ENTRIES SUPPLIED:
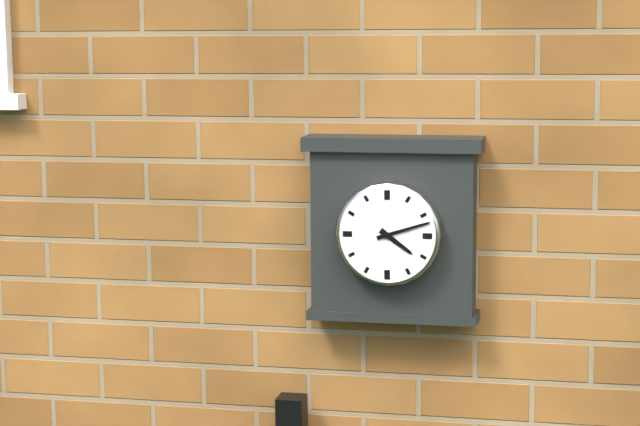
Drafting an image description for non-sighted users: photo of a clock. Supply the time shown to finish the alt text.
4:12
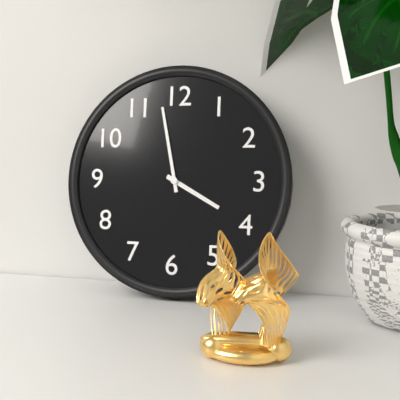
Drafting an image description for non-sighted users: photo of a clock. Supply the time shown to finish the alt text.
3:58
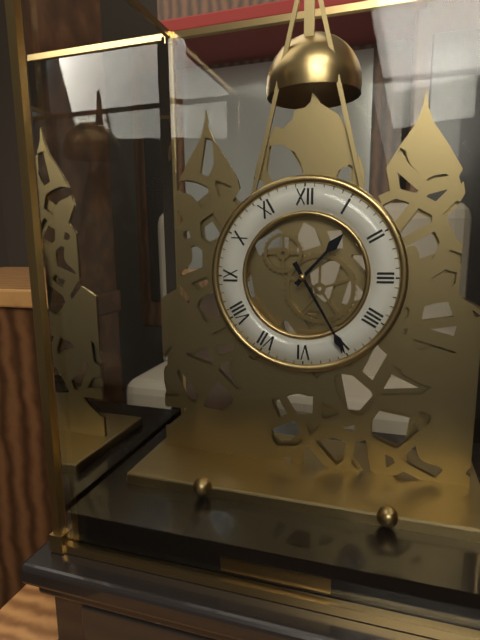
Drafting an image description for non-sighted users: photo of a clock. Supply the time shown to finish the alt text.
1:25
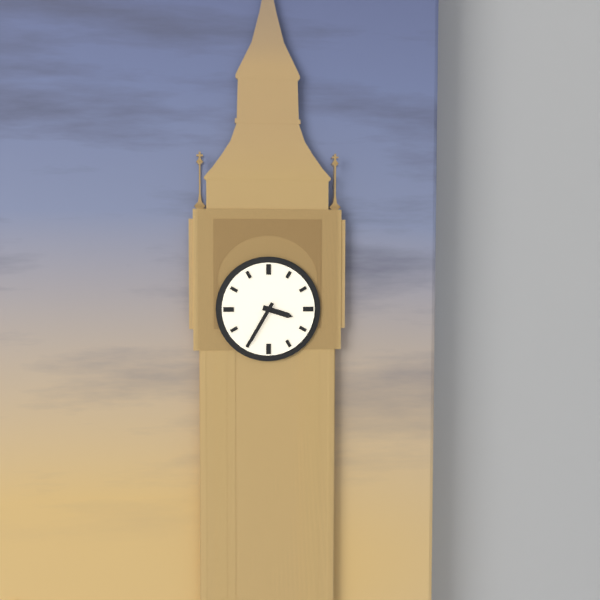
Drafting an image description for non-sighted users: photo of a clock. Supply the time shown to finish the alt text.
3:35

EXERCISE DIRECTIONS:
Please write out all the rows above again with "alt text" swapped for "caption", leaving everything else unchanged and the pictures out.

FINISHED EXERCISE:
Drafting an image description for non-sighted users: photo of a clock. Supply the time shown to finish the caption.
4:12
Drafting an image description for non-sighted users: photo of a clock. Supply the time shown to finish the caption.
3:58
Drafting an image description for non-sighted users: photo of a clock. Supply the time shown to finish the caption.
1:25
Drafting an image description for non-sighted users: photo of a clock. Supply the time shown to finish the caption.
3:35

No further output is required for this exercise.